[Opening DATASET RECORDS section]

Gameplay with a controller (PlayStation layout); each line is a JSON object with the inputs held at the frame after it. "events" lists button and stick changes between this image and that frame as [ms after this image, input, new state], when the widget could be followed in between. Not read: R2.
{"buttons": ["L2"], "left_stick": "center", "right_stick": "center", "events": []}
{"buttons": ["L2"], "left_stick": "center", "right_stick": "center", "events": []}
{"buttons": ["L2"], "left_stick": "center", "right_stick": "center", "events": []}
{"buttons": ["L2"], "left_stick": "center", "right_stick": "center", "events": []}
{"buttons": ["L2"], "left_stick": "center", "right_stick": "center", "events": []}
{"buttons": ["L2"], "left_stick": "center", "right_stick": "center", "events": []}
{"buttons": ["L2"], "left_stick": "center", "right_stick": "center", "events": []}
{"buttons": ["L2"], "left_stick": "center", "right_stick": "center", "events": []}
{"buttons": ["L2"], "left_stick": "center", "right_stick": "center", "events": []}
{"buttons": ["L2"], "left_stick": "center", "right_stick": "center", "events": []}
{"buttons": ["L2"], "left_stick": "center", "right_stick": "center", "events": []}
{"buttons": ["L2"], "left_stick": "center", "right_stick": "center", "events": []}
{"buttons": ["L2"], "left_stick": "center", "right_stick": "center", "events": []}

[Closing DATASET RECORDS section]

**EXERCISE**. Return the records given above in their entirety, word for word.

**RESPONSE BOX**.
Gameplay with a controller (PlayStation layout); each line is a JSON object with the inputs held at the frame after it. "events" lists button and stick changes between this image and that frame as [ms after this image, input, new state], when the widget could be followed in between. Not read: R2.
{"buttons": ["L2"], "left_stick": "center", "right_stick": "center", "events": []}
{"buttons": ["L2"], "left_stick": "center", "right_stick": "center", "events": []}
{"buttons": ["L2"], "left_stick": "center", "right_stick": "center", "events": []}
{"buttons": ["L2"], "left_stick": "center", "right_stick": "center", "events": []}
{"buttons": ["L2"], "left_stick": "center", "right_stick": "center", "events": []}
{"buttons": ["L2"], "left_stick": "center", "right_stick": "center", "events": []}
{"buttons": ["L2"], "left_stick": "center", "right_stick": "center", "events": []}
{"buttons": ["L2"], "left_stick": "center", "right_stick": "center", "events": []}
{"buttons": ["L2"], "left_stick": "center", "right_stick": "center", "events": []}
{"buttons": ["L2"], "left_stick": "center", "right_stick": "center", "events": []}
{"buttons": ["L2"], "left_stick": "center", "right_stick": "center", "events": []}
{"buttons": ["L2"], "left_stick": "center", "right_stick": "center", "events": []}
{"buttons": ["L2"], "left_stick": "center", "right_stick": "center", "events": []}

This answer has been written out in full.